Sliding windows are essential for rolling computations.

1. Rolling Mean

import numpy as np
from numpy.lib.stride_tricks import sliding_window_view

def main():
    data = np.array([1, 2, 3, 4, 5, 6, 7, 8, 9, 10])
    windows = sliding_window_view(data, window_shape=3)
    rolling_mean = windows.mean(axis=1)
    print(f"{rolling_mean = }")

if __name__ == "__main__":
    main()

Output:

rolling_mean = array([2., 3., 4., 5., 6., 7., 8., 9.])

2. Rolling Std

import numpy as np
from numpy.lib.stride_tricks import sliding_window_view

def main():
    data = np.arange(10, dtype=float)
    windows = sliding_window_view(data, window_shape=3)
    rolling_std = windows.std(axis=1)
    print(f"{rolling_std = }")

if __name__ == "__main__":
    main()

3. Signal Processing

Sliding windows enable convolution, filtering, and feature extraction.

2D Sliding Windows

Apply sliding windows to matrices and images.

1. 2D Window Example

import numpy as np
from numpy.lib.stride_tricks import sliding_window_view

def main():
    arr = np.arange(16).reshape(4, 4)
    print("Original:")
    print(arr)

    windows = sliding_window_view(arr, window_shape=(2, 2))
    print(f"\nWindow shape: {windows.shape}")

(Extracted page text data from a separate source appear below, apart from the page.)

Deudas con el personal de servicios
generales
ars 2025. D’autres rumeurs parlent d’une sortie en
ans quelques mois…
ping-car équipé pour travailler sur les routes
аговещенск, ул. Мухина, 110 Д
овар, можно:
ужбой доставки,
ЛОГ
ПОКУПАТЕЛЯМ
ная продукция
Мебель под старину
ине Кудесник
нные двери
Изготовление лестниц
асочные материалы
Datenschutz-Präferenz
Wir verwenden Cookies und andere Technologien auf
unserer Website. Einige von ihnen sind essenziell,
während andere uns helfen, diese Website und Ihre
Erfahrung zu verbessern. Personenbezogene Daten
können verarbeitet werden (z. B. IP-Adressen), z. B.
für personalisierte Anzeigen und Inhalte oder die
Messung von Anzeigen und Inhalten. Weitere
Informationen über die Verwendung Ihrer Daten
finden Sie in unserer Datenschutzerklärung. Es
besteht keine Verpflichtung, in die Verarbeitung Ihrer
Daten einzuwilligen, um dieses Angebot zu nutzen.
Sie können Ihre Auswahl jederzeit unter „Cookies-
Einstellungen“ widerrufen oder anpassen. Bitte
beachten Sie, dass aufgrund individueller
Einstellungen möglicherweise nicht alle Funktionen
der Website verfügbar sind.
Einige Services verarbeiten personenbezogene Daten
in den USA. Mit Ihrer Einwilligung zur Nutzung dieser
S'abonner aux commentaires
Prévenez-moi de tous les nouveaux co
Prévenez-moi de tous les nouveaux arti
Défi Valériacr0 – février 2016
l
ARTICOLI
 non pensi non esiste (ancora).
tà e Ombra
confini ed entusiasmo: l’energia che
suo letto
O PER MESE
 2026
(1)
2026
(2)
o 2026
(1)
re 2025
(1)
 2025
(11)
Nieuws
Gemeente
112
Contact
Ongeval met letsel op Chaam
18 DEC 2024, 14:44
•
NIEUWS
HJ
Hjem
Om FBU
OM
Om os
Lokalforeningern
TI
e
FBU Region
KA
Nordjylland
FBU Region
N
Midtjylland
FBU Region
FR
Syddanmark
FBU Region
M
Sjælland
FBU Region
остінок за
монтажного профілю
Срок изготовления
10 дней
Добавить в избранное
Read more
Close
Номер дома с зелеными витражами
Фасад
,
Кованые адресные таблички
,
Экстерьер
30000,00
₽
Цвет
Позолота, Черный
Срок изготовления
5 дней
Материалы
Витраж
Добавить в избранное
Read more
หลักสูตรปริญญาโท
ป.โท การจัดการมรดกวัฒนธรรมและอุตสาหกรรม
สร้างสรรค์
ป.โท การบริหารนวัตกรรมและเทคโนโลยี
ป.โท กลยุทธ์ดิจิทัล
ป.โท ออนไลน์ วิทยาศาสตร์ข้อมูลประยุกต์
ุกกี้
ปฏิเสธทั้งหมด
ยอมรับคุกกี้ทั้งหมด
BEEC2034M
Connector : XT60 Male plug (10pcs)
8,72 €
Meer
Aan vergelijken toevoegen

if __name__ == "__main__":
    main()

Output:

Original:
[[ 0  1  2  3]
 [ 4  5  6  7]
 [ 8  9 10 11]
 [12 13 14 15]]

Window shape: (3, 3, 2, 2)

2. Image Patches

Extract overlapping patches for image processing or neural networks.

Important Caveats

Stride manipulation requires careful handling.

1. Aliasing Risk

Multiple views share memory; modifying one affects others.

2. Read-Only Views

sliding_window_view returns read-only views by default for safety.

3. Undefined Behavior

Low-level stride manipulation via as_strided can cause segmentation faults if misused.

Best Practices

Guidelines for safe stride manipulation.

1. Use High-Level API

Prefer sliding_window_view over manual as_strided.

2. Copy When Needed

If you must modify window data, copy first.

3. Validate Shapes

Always verify output shapes match expectations.